Summer of Tensions
- kalyssadan
- Aug 15, 2016
- 2 min read

This summer has been full of tensions that I have felt. At work the tension arise between the task at hand, and the relationships I create at work. With my family it is between wanting to make them proud in my accomplishments, and just spending some simple time with them. Likewise, with friends it is whether to be supportive and encouraging to them, and whether to be honest and show a little tough love. Then there is tension created between these tensions based on how much time I want to spend in each relationship or goal. All of this to say that I have felt pulled in many different ways this summer, and continue to see that I am limited in the time and efforts I can exhort. I am not saying that due to these tensions I lower my capabilities. Rather, I just know that time is a limited and probably the most valuable resource that we have.

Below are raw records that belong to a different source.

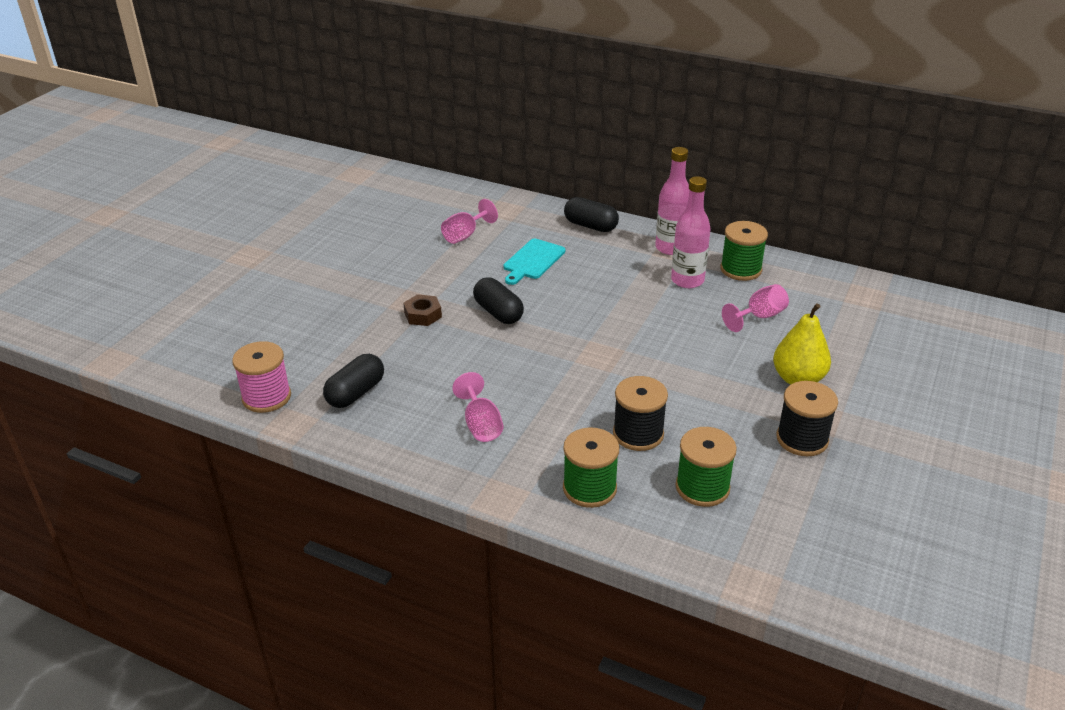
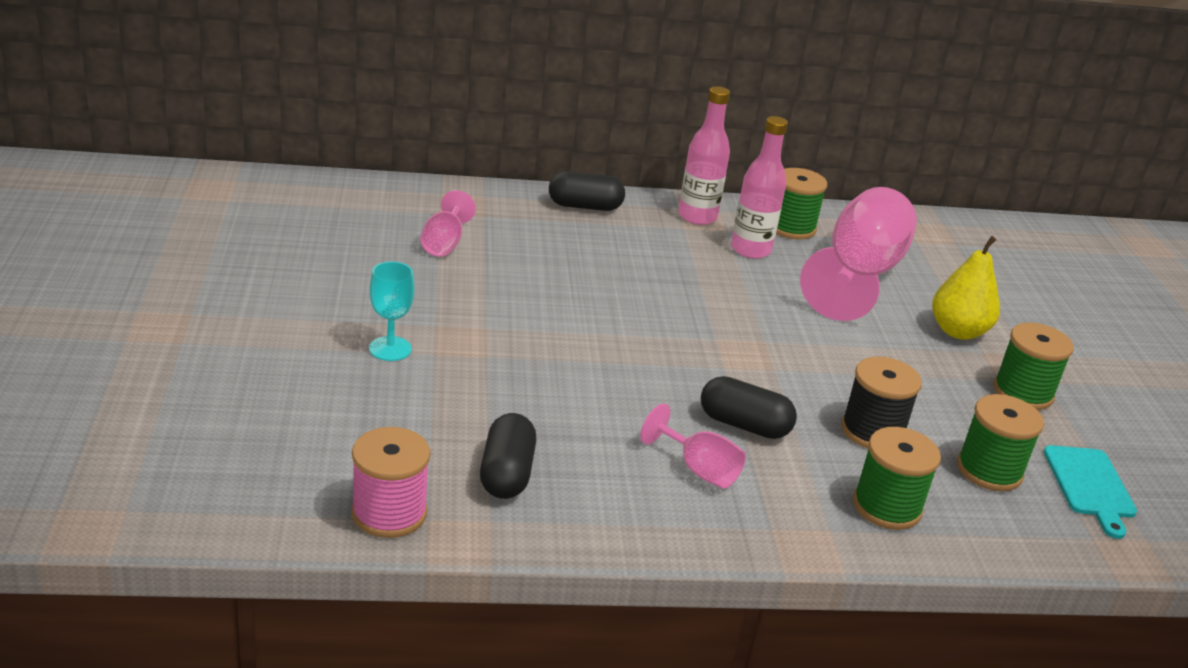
camera: 35 degrees left, 5 degrees down
(363, 298) = (390, 349): none -> turquoise goblet
(423, 315) = (492, 353): brown nut -> none
(498, 312) = (582, 330): black capsule -> black capsule (744, 425)
(532, 261) = (559, 260): turquoise cutting board -> turquoise cutting board (1090, 486)
(759, 316) = (858, 274): pink goblet -> pink goblet, size x2.10
(802, 439) = (1023, 392): black spool -> green spool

I know that I do not love conflict. I am developing frameworks to develop how I handle it, but for the most part tension is not my thing. I feel this truth coming our when I think about the tensions with time I have had this summer. My first thought is that tensions are bad. They create inefficiencies with time because you take the time to solve the polarized ends rather than working towards a common task or goal. However, they are not bad or inefficient. They create more complexities to your original task, goal, or relationship and allow you to grow in more complex ways than I had expected.

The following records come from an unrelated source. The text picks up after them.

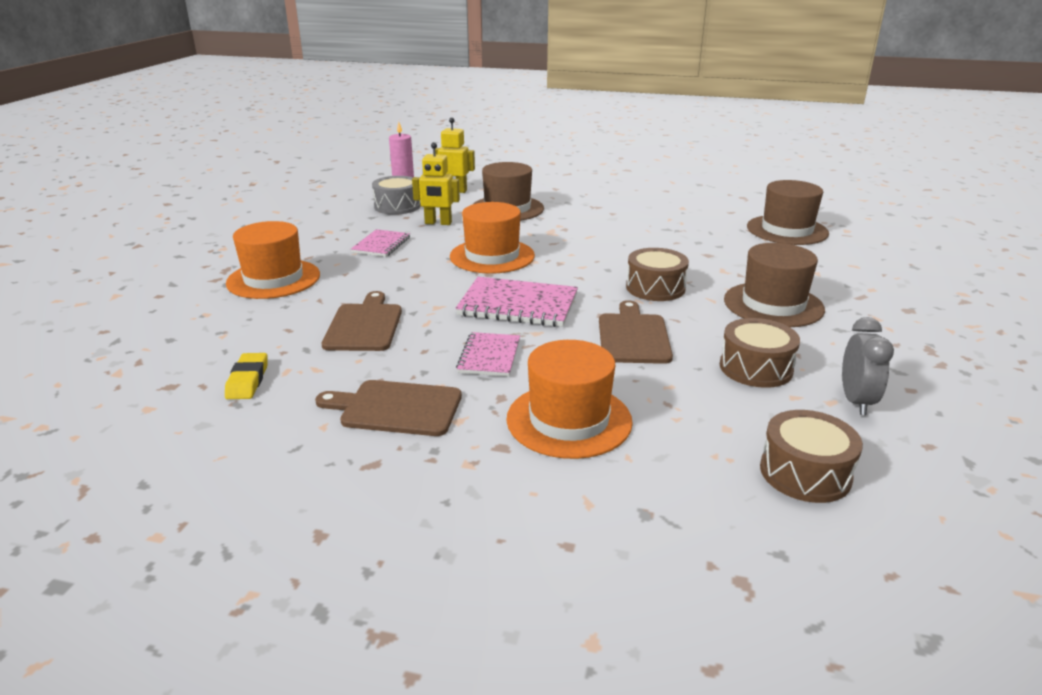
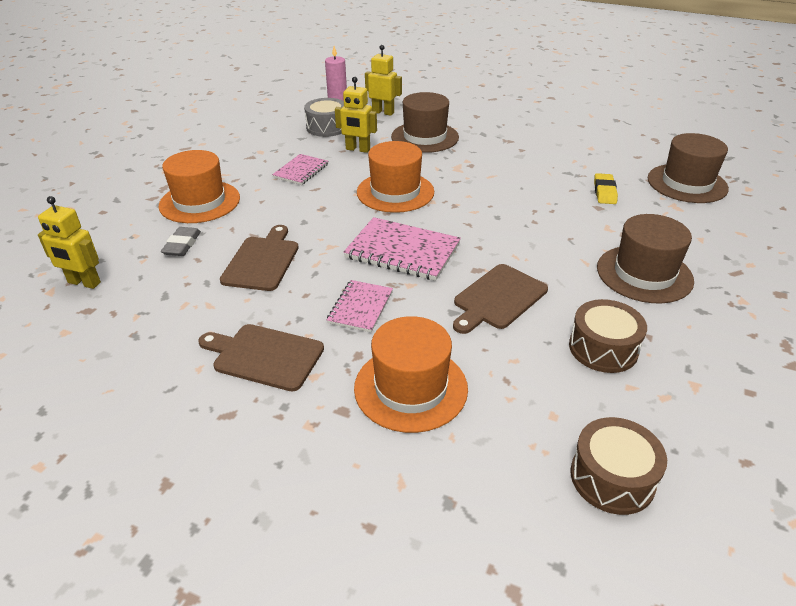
camera: 10 degrees right, 10 degrees up
(157, 361) = (84, 283): none -> yellow robot
(248, 380) = (150, 311): yellow eraser -> yellow eraser (604, 192)
(265, 318) = (182, 245): none -> grey eraser
(633, 336) = (498, 298): brown cutting board -> brown cutting board turned 150 degrees counterclockwise
(655, 288) = (535, 243): brown drum -> none
(856, 401) = (689, 399): grey clock -> none

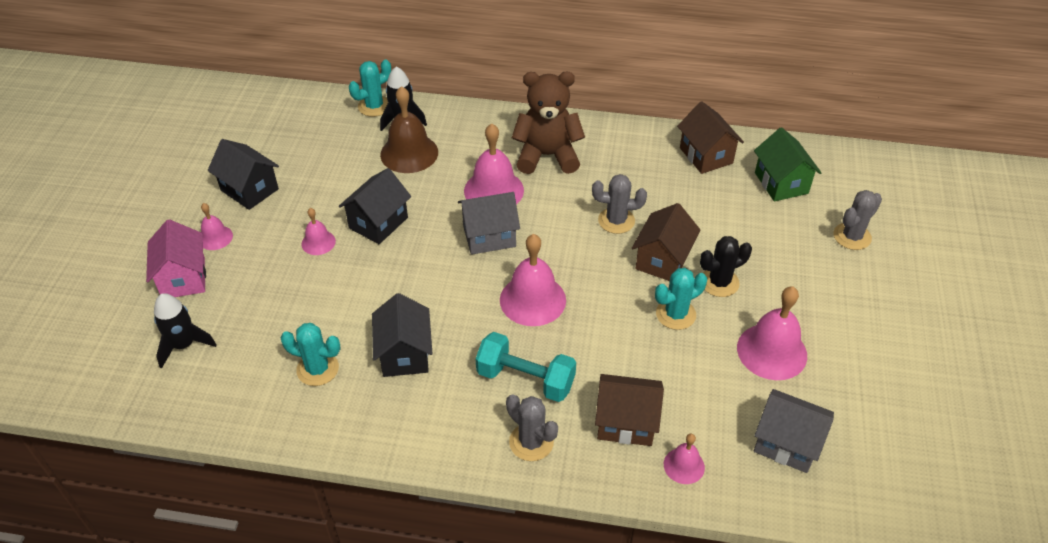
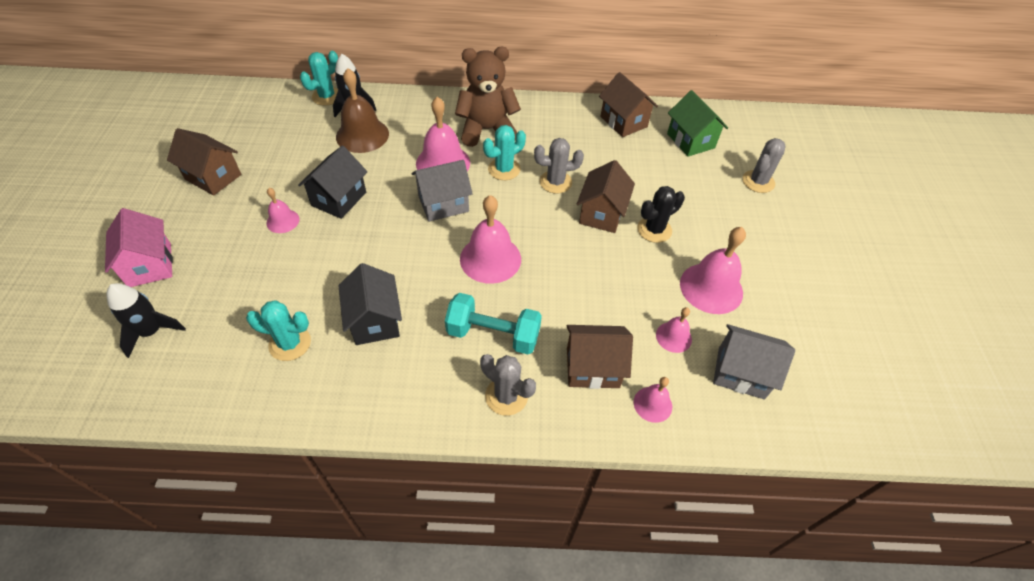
camera: 10 degrees left, 5 degrees up
(215, 237) = (181, 224): pink bell -> pink bell (673, 337)
(249, 190) = (213, 177): black house -> brown house
(675, 314) = (621, 261): turquoise cactus -> turquoise cactus (504, 169)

As I head back to school for my junior year I know that there will be added elements to these tensions. By adding school and being farther from home to the mix, the complexities with my family and friends back home will increase. Now that I am able to see these added elements as an avenue for growth and just something new to learn how to handle I think I will see my time differently. Initially I want to hold onto time more because there are more things to do, but I don’t think this is very productive. If I don’t take the time to identify what is in tension and to make a choice on my priorities and how to spend my time I am going to feel stressed in overwhelmed by my lack of time. As I remember this going back to school I will be able to enjoy the time I have and not waste it as a resource.